A (boa) vida sexual na terceira idade
Mostra nas ruas do Reino Unido traz fotos de idosos em cenas sensuais e deflagra o debate sobre o assunto
Há poucos dias, as ruas do Reino Unido foram tomadas por centenas de imensos painéis com fotos em preto e branco expondo cinco casais nus, em situações sensuais. Eles mostram beijos ardorosos, mulheres insinuando o prazer da masturbação e homens em abraços íntimos. Não fariam muito barulho, em cidades que aos poucos retomam a rotina da pandemia controlada, não fosse a idade dos personagens, dos 65 aos 87 anos. A campanha, batizada de Vamos Falar sobre a Alegria do Sexo na Terceira Idade, foi criada pela ONG britânica Relate em parceria com a agência de publicidade Ogilvy. “Há um grande pudor a respeito do tema, e no Brasil não é diferente”, disse a VEJA o brasileiro Dedé Laurentino, diretor-geral da empresa de propaganda. “O silêncio não significa que não tenham vida sexual.”
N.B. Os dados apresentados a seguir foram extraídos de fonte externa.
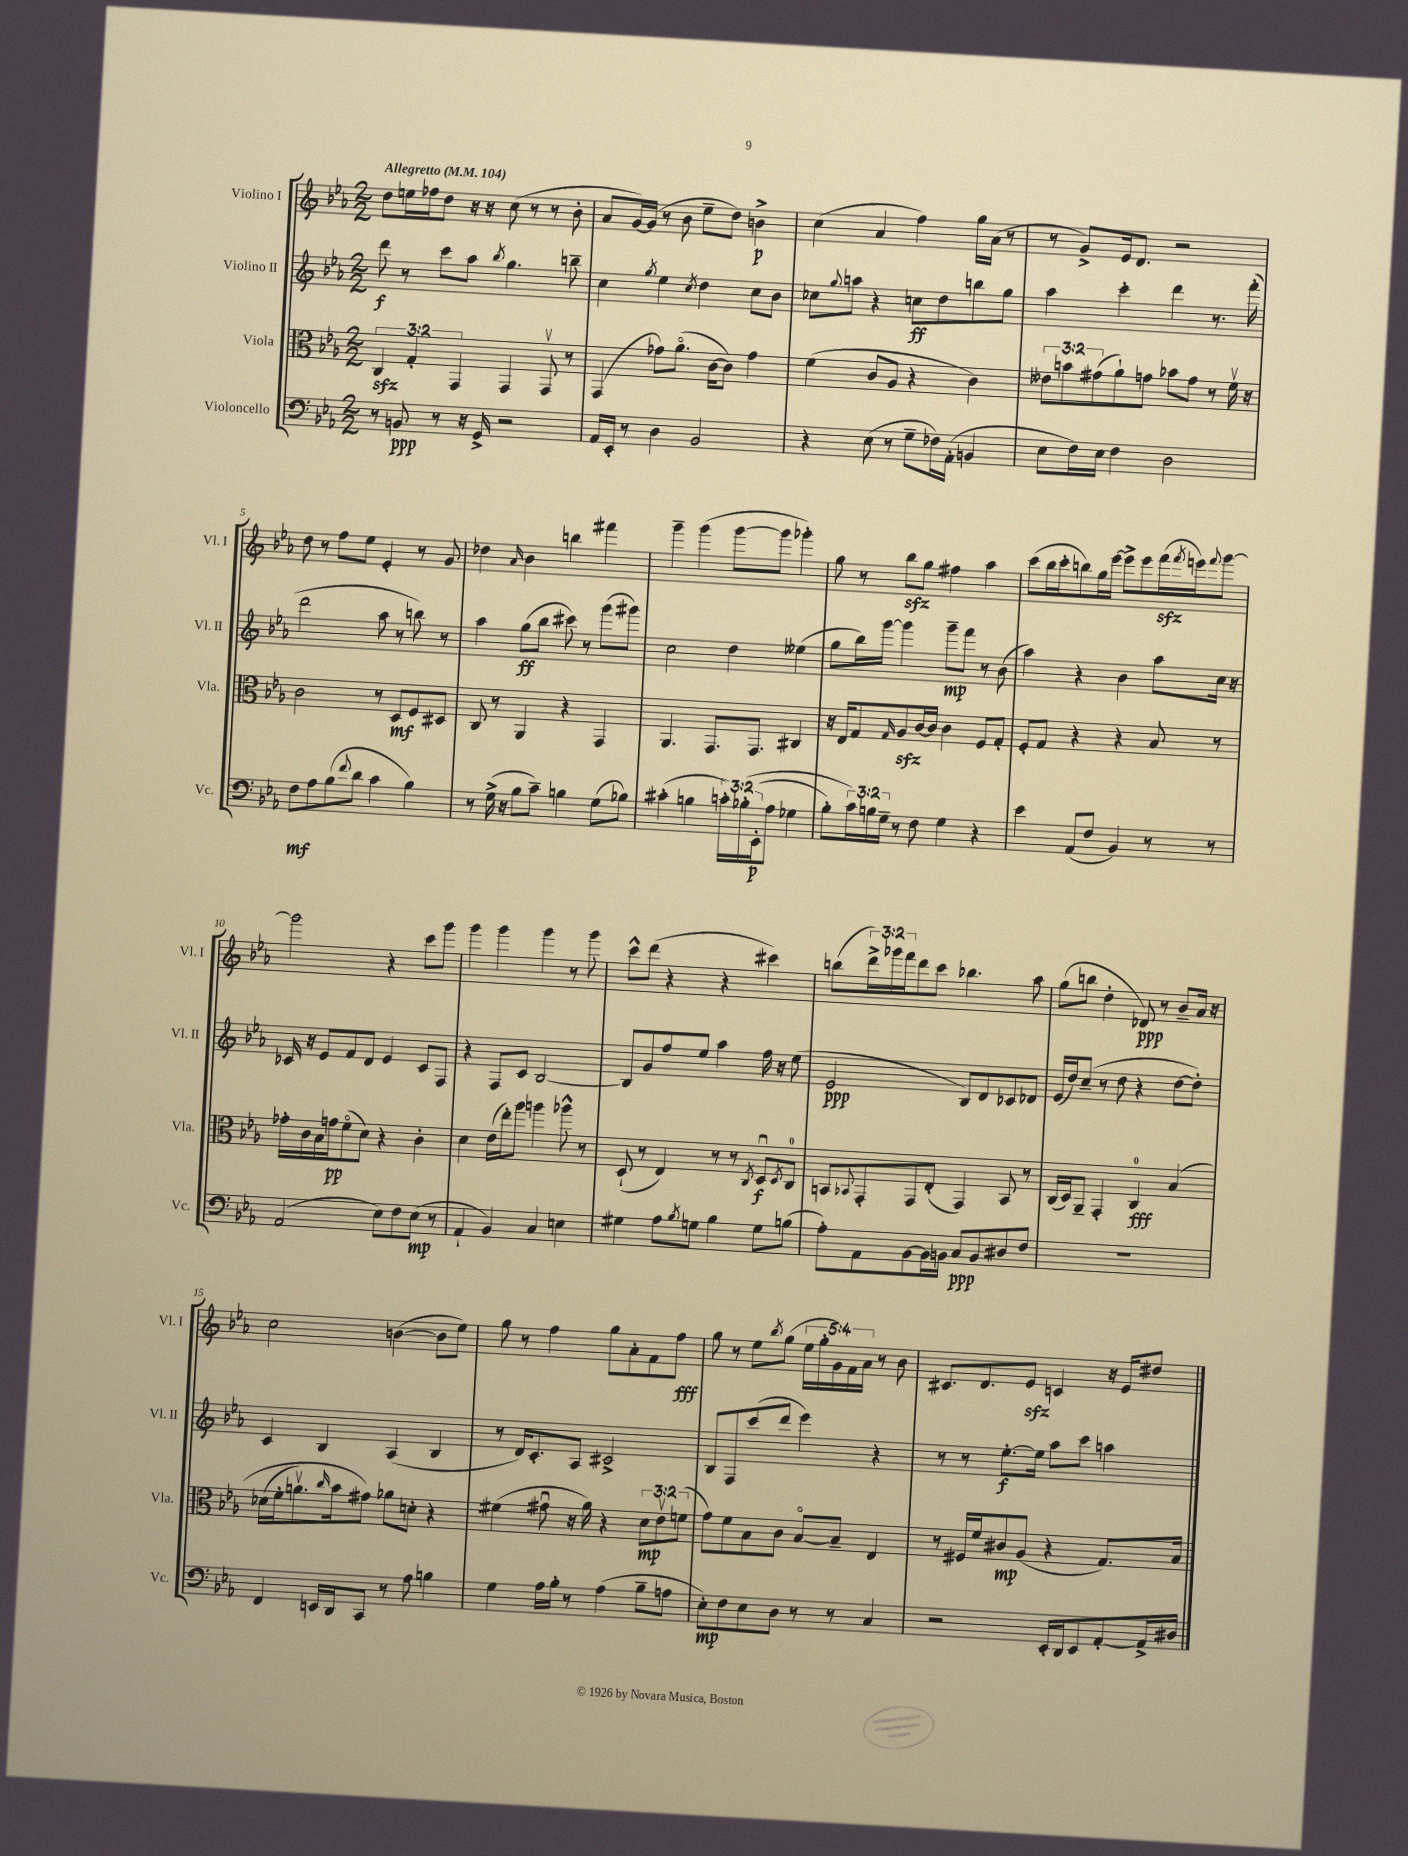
<<
\new StaffGroup <<
\new Staff = "s0" \with { instrumentName = "Violino I" shortInstrumentName = "Vl. I" } {
    \clef treble \key ees \major \numericTimeSignature \time 2/2 \override Staff.TupletNumber.text = #tuplet-number::calc-fraction-text \tempo "Allegretto" 4 = 104
    d''8 e''16 fes''16 d''8 r16 r16 c''8( r8 r8 bes'8-. |
    aes'8 g'16~) g'16( r8 bes'8 ees''8-- d''8) b'4->\p |
    c''4( aes'4 f''4) g''16 aes'16( r8 |
    r8 g'8->) ees'16 d'8. r2 |
    d''8 r8 f''8 ees''8 ees'4-. r8 g'8 |
    des''4 \grace { aes'16 } bes'4 b''4 fis'''4 |
    g'''4-- g'''4( g'''8~ g'''8 ges'''4-.) |
    g''8 r8 bes''8\sfz g''8 fis''4 aes''4 |
    c'''8( bes''16 c'''16-. b''8) g''16 ees'''16~ ees'''8-> ees'''8 f'''16\sfz( \acciaccatura { f'''8 } e'''16) \appoggiatura { f'''8 } g'''8~ |
    g'''2 r4 c'''8 g'''8 |
    g'''4 g'''4 g'''4 r8 g'''8 |
    c'''8-^ d'''8( r4 r4 cis'''4) |
    b''8( \tuplet 3/2 { d'''16->) ges'''16 f'''16 } d'''8 c'''8 bes''4. aes''8 |
    g''8( b''8 d''4-. des'8\ppp) r8 bes'8-- aes'16 r16 |
    c''2 b'4~( b'8 ees''8) |
    g''8 r8 f''4 g''8 aes'8-. f'8 f''8\fff |
    g''8 r8 ees''8 \acciaccatura { bes''8 } g''8( \tuplet 5/4 { ees''16 g''16-. g'16) f'16 aes'16 } r8 bes'8 |
    cis'8. d'8. ees'8\sfz c'4 r16 ees'16 dis''8 \bar "|." |
}
\new Staff = "s1" \with { instrumentName = "Violino II" shortInstrumentName = "Vl. II" } {
    \clef treble \key ees \major \numericTimeSignature \time 2/2
    d'''8\f r8 c'''8 aes''8 \acciaccatura { bes''8 } g''4. b''8-- |
    c''4 \acciaccatura { g''8 } ees''4 \acciaccatura { c''8 } d''4 c''8 bes'8 |
    ces''8 \appoggiatura { g''8 } a''8 r4 c''8\ff d''8 b''8 g''8 |
    aes''4 c'''4-. d'''4 r8. f'''16-.( |
    d'''2 aes''8 r8 b''8) r8 |
    aes''4 g''8\ff( bes''8 cis'''8) r8 g'''8( gis'''8) |
    c''2 d''4 eeses''4( |
    g''8 bes''16) g'''16~ g'''4 g'''8--\mp f'''8 r8 bes'8( |
    aes''4) r4 bes'4 aes''8 c''16 r16 |
    ces'16 r16 ees'8 f'8 d'8 ees'4 ces'8 f8 |
    r4 f8 c'8 bes2~ |
    bes8 g'8 f''8 ees''8 aes''4 f''16 r16 ees''8( |
    ees'2\ppp bes8) d'8 ces'8 des'8 |
    ees'16( d''16) c''8--( r8 d''8 r4 d''8~ d''8-.) |
    c'4 bes4 aes4( bes4 |
    r8 d'16) c'8.-. aes8 cis'2-> |
    bes8 f8 c'''8( d'''8 ees'''4) r4 |
    r8 r8 ees''8.~-.\f ees''16 aes''8 c'''8 a''4 \bar "|." |
}
\new Staff = "s2" \with { instrumentName = "Viola" shortInstrumentName = "Vla." } {
    \clef alto \key ees \major \numericTimeSignature \time 2/2 \override Staff.TupletNumber.text = #tuplet-number::calc-fraction-text
    \tuplet 3/2 { c4\sfz g4-. g,4 } g,4 g,8\upbow r8 |
    g,4( ges'8) aes'8.\flageolet( c'16~ c'8) ges'4 |
    f'4( c'8 aes8 r4 c'4) |
    \tuplet 3/2 { eeses'8 b'8 gis'8( } aes'8-!) g'8 bes'8 g'8 r8 f'16\upbow r16 |
    c'2 r8 d8\mf f8 dis8 |
    c8 r8 aes,4 r4 g,4 |
    aes,4. g,8. g,8. cis4 |
    r16 ees16 g8 \grace { g16 } aes8\sfz c'16~ c'16 c'4 f8 g8-. |
    f8-. g8 r4 r4 bes8 r8 |
    ges'16-. c'16 bes16 g'16\pp f'8\flageolet( d'8) r4 c'4-. |
    d'4 ees'16( ees''16-.) aes''8 a''4 aes''8-^ r8 |
    d8-!( r8 ees4) r8 r8 \acciaccatura { c8 } d8\downbow\f \acciaccatura { d8 } c8-0 |
    b,8 \appoggiatura { bes,8 } g,8-. g,8 ees8-.( g,4) bes,8 r8 |
    c16( d16) aes,8-- g,4-. c4-0\fff bes4\( |
    des'16( f'16-. a'8.\upbow) \grace { c''16 } bes'16 gis'8\) aes'8 d'8-. r4 |
    fis'4( gis'8\downbow r16 aes'16) r4 \tuplet 3/2 { d'8\mp ees'8\upbow f'8( } |
    g'8) f'8 bes8 c'8 bes8~\flageolet bes8-- ees4 |
    r8 fis16 f'16 cis'8\mp aes8( r4 g8.) bes16 \bar "|." |
}
\new Staff = "s3" \with { instrumentName = "Violoncello" shortInstrumentName = "Vc." } {
    \clef bass \key ees \major \numericTimeSignature \time 2/2 \override Staff.TupletNumber.text = #tuplet-number::calc-fraction-text
    r8 b,8\ppp r8 r16 g,16-> r2 |
    aes,16 ees,16-. r8 d4 bes,2 |
    r4 ees8( r8 g8-- fes16) aes,16-.( b,4 |
    ees8 f16) ees16 f4 d2 |
    f8\mf aes8 bes8( \appoggiatura { f'8 } d'8 c'4 bes4) |
    r8 g16->( r16 bes8 c'8--) b4 g8( bes8) |
    cis'4-.( b4 \tuplet 3/2 { c'16-.) bes16-.\( ees,16-.\p( } aes8 ges4 |
    bes8-.) \tuplet 3/2 { c'16\) b16 g16-- } r8 f8 g4 r4 |
    ees'4 aes,8( f8 bes,4) r8 r8 |
    aes,2( ees8) f8 ees8\mp( r8 |
    aes,4-! bes,4) c4 e4 |
    gis4 aes8 \acciaccatura { bes8 } g8 bes4 g8 b8( |
    aes8-.) aes,8 bes,8~ bes,16 b,16 c8\ppp b,8 dis8 f8 |
    R1 |
    f,4 e,16 d,16 c,8 r8 aes8 b4 |
    g4 aes16 bes16-. r8 aes4( bes8-- a8 |
    ees8-.\mp) f8 ees8 d8 r8 r8 c4 |
    r2 ees,16-. d,16 ees,8 aes,8~-. aes,16-> dis16 \bar "|." |
}
>>
>>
A ruidosa ação publicitária escancara uma discussão que já deveria ter sido deflagrada há tempos. O estereótipo de uma velhice assexuada vem sendo derrubado por pesquisas recentes. Levantamento feito com idosos, conduzido pela Universidade de Michigan, nos Estados Unidos, mostrou que para 74% dos entrevistados o sexo é fundamental no relacionamento (veja no quadro abaixo). No Brasil, o pioneiro site de relacionamento Coroa Metade, cujo inventivo nome e os seguros protocolos de acesso ajudaram a atrair mais de 600 000 cadastrados, pediu, em uma pesquisa recente, que os inscritos, todos na maturidade, indicassem o grau de relevância de diversas características dos pares em busca de companhia. Para 42% dos homens, ser “bom de cama” foi classificado como “muito importante”.
A vida sexual longeva, porém, é conquista recente. Ela está associada às mudanças morais da sociedade, especialmente em relação às mulheres. Até bem pouco tempo atrás, era comum, aos primeiros sinais do envelhecimento do corpo, elas deixarem de procurar um parceiro. Com a menopausa, o estrógeno diminui drasticamente, atingindo o desejo e a lubrificação. No corpo masculino, a produção da testosterona, o hormônio sexual, começa a cair aos poucos a partir dos 40 anos, mexendo na libido e na ereção. A medicina hoje, contudo, é capaz de driblar parte dos problemas.
Os homens são os mais beneficiados, com uma diversidade de remédios que estimulam e ereção. Na ponta do lápis: cerca de 70 milhões de prescrições do Viagra, o mais antigo medicamento de sua categoria, já foram emitidas em todo o mundo. As mulheres podem recorrer à reposição hormonal e a cremes. São avanços notáveis. “Um homem e uma mulher de 70 anos podem ter hoje uma qualidade no relacionamento sexual semelhante ao que mantinham aos 50 anos”, diz a psiquiatra Carmita Abdo, coordenadora do Programa de Estudos em Sexualidade da USP.
A atividade sexual, não há dúvida, prolonga a vida. O hábito regular, seja na frequência que for, eleva os níveis de hormônios, como a oxitocina, que ajuda a reduzir o stress, e aumenta os níveis de imunoglobulinas, responsáveis pelo combate a infecções. Convém dar as mãos ao poeta irlandês William Butler Yeats, que, em 1938, cunhou uma bela frase: “Parece-te horrível que luxúria e ira cortejem a minha velhice; quando jovem não me flagelavam assim”.